◆ **ABOUT THIS EXERCISE**
The lines to repeat are those below from the one containing "left elbow: (405, 347, 1)" down to the one containing "right elbow: (451, 383, 13)", both included; reproduce them exactly and nothing else.

◆ **EXTRACTED DATA**
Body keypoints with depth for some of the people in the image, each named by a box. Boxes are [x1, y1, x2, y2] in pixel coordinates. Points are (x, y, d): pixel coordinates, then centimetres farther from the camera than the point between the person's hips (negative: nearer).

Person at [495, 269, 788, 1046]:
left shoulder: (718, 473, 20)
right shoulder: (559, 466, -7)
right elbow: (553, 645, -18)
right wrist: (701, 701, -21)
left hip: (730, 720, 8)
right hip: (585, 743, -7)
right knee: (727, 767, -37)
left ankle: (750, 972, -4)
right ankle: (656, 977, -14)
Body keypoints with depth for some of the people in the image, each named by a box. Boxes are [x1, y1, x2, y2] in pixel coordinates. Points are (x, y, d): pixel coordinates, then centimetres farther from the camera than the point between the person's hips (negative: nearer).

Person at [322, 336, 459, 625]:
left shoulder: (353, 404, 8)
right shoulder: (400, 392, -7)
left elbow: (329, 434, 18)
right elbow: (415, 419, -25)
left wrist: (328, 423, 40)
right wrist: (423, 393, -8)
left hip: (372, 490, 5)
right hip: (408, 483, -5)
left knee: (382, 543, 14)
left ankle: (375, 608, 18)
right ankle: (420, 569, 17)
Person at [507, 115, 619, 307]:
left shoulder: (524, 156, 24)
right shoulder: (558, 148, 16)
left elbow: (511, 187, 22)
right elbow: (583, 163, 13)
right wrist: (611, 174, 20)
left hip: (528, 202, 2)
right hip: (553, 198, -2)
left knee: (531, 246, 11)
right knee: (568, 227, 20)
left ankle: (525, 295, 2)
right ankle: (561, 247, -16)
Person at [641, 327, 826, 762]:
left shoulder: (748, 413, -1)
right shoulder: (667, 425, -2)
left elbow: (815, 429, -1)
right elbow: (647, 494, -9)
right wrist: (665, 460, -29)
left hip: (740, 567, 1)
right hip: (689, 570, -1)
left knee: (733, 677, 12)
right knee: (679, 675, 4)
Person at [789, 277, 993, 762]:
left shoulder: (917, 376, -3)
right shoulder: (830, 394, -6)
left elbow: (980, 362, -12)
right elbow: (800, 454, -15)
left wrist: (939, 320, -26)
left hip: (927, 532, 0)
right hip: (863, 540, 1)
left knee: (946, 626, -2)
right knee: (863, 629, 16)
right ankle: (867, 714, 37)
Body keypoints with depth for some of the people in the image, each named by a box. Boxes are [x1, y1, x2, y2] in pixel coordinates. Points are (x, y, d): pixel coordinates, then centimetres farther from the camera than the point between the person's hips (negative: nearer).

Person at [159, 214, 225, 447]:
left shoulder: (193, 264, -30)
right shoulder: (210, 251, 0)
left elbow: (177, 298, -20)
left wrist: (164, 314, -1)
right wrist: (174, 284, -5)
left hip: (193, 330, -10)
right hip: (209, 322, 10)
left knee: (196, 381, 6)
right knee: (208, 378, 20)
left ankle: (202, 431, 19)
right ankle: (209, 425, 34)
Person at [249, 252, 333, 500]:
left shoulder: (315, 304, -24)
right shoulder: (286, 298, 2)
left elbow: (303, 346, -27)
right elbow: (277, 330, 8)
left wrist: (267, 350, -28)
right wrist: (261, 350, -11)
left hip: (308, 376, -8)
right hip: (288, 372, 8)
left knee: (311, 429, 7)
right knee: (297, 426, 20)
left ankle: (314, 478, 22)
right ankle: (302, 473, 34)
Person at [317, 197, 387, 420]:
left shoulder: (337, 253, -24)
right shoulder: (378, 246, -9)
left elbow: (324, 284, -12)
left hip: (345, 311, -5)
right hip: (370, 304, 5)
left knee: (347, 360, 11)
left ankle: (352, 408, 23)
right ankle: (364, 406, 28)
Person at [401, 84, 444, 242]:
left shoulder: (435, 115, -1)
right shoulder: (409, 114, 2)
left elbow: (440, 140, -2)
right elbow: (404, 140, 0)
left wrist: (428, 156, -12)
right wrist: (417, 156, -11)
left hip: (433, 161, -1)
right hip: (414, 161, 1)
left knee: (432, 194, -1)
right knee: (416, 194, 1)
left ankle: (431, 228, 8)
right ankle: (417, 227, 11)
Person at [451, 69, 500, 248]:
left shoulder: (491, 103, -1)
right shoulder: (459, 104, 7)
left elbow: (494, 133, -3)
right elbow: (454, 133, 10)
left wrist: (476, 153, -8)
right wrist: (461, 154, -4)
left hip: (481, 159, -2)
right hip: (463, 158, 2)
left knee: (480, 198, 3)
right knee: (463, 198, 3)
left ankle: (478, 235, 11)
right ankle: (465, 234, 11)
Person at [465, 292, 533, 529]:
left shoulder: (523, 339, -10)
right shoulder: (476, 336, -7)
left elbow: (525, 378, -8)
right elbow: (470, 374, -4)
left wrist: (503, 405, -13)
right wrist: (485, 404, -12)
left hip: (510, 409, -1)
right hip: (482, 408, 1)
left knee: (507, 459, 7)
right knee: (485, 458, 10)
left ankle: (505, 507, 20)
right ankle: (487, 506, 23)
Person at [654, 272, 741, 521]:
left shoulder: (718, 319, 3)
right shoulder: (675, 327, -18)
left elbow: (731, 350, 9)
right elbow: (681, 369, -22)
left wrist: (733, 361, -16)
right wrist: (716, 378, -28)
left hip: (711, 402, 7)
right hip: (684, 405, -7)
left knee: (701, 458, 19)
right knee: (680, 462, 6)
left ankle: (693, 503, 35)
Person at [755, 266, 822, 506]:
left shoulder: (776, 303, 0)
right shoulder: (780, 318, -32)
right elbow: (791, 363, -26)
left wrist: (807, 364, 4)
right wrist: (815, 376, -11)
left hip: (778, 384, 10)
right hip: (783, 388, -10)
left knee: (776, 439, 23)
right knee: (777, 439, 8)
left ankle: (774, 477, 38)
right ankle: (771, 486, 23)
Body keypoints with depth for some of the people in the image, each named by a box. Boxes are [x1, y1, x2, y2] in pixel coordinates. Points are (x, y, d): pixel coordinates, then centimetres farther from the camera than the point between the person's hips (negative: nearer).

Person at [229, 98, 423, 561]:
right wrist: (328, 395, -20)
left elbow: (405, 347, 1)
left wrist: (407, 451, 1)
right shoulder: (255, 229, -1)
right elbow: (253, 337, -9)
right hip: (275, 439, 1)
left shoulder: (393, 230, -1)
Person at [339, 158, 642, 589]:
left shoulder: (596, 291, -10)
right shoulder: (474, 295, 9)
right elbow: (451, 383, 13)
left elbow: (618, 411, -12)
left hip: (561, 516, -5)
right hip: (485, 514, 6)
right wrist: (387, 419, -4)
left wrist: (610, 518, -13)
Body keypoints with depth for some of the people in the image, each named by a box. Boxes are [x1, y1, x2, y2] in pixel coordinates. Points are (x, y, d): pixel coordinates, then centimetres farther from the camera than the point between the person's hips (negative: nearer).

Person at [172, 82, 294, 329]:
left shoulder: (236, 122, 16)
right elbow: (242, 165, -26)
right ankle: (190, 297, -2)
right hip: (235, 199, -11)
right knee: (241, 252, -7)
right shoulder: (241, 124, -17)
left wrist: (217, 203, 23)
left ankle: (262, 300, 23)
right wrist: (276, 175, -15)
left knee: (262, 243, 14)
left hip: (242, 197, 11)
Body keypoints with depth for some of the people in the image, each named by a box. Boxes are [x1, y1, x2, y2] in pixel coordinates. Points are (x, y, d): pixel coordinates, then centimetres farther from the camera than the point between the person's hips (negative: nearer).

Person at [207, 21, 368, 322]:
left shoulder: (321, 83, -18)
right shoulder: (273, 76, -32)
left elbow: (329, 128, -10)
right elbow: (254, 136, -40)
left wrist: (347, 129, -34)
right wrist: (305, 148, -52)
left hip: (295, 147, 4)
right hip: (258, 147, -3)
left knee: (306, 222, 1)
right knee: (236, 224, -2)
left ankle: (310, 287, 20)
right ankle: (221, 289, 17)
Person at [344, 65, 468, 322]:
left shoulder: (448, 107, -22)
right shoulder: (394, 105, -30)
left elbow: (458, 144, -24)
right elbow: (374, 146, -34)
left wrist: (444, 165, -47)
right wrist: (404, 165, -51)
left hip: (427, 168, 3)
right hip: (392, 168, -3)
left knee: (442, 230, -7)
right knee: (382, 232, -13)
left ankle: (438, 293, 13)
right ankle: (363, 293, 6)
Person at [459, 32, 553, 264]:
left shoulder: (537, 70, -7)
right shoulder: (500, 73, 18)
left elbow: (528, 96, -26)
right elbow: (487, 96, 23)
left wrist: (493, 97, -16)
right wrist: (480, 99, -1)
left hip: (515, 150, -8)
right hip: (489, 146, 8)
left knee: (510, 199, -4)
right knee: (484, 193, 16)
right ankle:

◆ **RESULT OF THIS TASK**
left elbow: (405, 347, 1)
left wrist: (407, 451, 1)
right shoulder: (255, 229, -1)
right elbow: (253, 337, -9)
right hip: (275, 439, 1)
left shoulder: (393, 230, -1)
Person at [339, 158, 642, 589]:
left shoulder: (596, 291, -10)
right shoulder: (474, 295, 9)
right elbow: (451, 383, 13)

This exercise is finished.